▶ _The request_
Reproduce the lines below with every occurrence of "See the attached image" changed to "Look at the attached image", leaving everything else untouched.

▶ _Dataset records_
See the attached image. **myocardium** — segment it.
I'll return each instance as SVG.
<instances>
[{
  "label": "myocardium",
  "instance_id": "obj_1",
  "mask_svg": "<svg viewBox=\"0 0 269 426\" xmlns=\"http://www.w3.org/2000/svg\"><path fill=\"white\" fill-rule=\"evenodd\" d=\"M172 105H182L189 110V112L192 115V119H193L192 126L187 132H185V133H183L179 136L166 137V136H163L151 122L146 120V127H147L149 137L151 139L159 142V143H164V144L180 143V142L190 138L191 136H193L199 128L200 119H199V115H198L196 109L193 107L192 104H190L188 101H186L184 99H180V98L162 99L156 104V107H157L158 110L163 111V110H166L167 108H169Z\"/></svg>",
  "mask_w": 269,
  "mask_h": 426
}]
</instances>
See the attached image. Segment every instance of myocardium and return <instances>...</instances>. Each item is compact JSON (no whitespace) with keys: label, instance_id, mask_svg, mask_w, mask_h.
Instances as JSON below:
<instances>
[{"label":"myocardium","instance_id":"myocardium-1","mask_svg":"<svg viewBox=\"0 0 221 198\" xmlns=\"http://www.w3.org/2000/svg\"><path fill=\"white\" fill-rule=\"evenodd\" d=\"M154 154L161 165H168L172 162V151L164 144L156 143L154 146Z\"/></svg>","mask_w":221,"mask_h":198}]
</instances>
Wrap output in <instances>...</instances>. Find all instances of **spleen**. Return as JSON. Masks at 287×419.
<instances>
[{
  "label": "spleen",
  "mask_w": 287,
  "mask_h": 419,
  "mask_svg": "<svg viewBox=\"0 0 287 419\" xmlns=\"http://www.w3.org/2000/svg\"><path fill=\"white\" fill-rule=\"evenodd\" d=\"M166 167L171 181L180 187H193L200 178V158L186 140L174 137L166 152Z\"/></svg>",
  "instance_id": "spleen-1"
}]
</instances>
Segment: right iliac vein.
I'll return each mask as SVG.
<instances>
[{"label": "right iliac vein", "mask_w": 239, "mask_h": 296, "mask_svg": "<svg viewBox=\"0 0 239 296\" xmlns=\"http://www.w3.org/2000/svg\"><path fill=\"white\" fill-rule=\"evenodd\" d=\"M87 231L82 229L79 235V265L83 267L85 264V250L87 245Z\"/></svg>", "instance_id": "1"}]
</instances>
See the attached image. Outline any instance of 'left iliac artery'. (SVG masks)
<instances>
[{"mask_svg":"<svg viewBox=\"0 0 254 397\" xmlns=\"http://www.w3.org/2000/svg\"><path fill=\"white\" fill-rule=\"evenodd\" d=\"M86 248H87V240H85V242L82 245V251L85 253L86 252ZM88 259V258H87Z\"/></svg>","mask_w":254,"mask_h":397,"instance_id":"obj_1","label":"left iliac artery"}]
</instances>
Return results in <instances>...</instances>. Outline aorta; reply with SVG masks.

▶ _Answer to this task_
Look at the attached image. **myocardium** — segment it.
I'll return each instance as SVG.
<instances>
[{
  "label": "myocardium",
  "instance_id": "obj_1",
  "mask_svg": "<svg viewBox=\"0 0 269 426\" xmlns=\"http://www.w3.org/2000/svg\"><path fill=\"white\" fill-rule=\"evenodd\" d=\"M172 105H182L189 110V112L192 115V119H193L192 126L187 132H185V133H183L179 136L166 137V136H163L151 122L146 120V127H147L149 137L151 139L159 142V143H164V144L180 143V142L190 138L191 136H193L199 128L200 119H199V115H198L196 109L193 107L192 104H190L188 101H186L184 99H180V98L162 99L156 104V107H157L158 110L163 111V110H166L167 108H169Z\"/></svg>",
  "mask_w": 269,
  "mask_h": 426
}]
</instances>
Look at the attached image. Segment every instance of myocardium and return <instances>...</instances>. Each item is compact JSON (no whitespace) with keys: label, instance_id, mask_svg, mask_w, mask_h.
Instances as JSON below:
<instances>
[{"label":"myocardium","instance_id":"myocardium-1","mask_svg":"<svg viewBox=\"0 0 221 198\" xmlns=\"http://www.w3.org/2000/svg\"><path fill=\"white\" fill-rule=\"evenodd\" d=\"M154 154L161 165H168L172 162V151L164 144L156 143L154 146Z\"/></svg>","mask_w":221,"mask_h":198}]
</instances>
Wrap output in <instances>...</instances>. Find all instances of **spleen**. Return as JSON. Masks at 287×419.
<instances>
[{
  "label": "spleen",
  "mask_w": 287,
  "mask_h": 419,
  "mask_svg": "<svg viewBox=\"0 0 287 419\" xmlns=\"http://www.w3.org/2000/svg\"><path fill=\"white\" fill-rule=\"evenodd\" d=\"M166 167L171 181L180 187H193L200 178V158L186 140L174 137L166 152Z\"/></svg>",
  "instance_id": "spleen-1"
}]
</instances>
Segment: right iliac vein.
I'll return each mask as SVG.
<instances>
[{"label": "right iliac vein", "mask_w": 239, "mask_h": 296, "mask_svg": "<svg viewBox=\"0 0 239 296\" xmlns=\"http://www.w3.org/2000/svg\"><path fill=\"white\" fill-rule=\"evenodd\" d=\"M87 231L82 229L79 235V265L83 267L85 264V250L87 245Z\"/></svg>", "instance_id": "1"}]
</instances>
Look at the attached image. Outline any instance of 'left iliac artery'. (SVG masks)
<instances>
[{"mask_svg":"<svg viewBox=\"0 0 254 397\" xmlns=\"http://www.w3.org/2000/svg\"><path fill=\"white\" fill-rule=\"evenodd\" d=\"M86 248H87V240H85V242L82 245V251L85 253L86 252ZM88 259V258H87Z\"/></svg>","mask_w":254,"mask_h":397,"instance_id":"obj_1","label":"left iliac artery"}]
</instances>
Return results in <instances>...</instances>. Outline aorta; reply with SVG masks.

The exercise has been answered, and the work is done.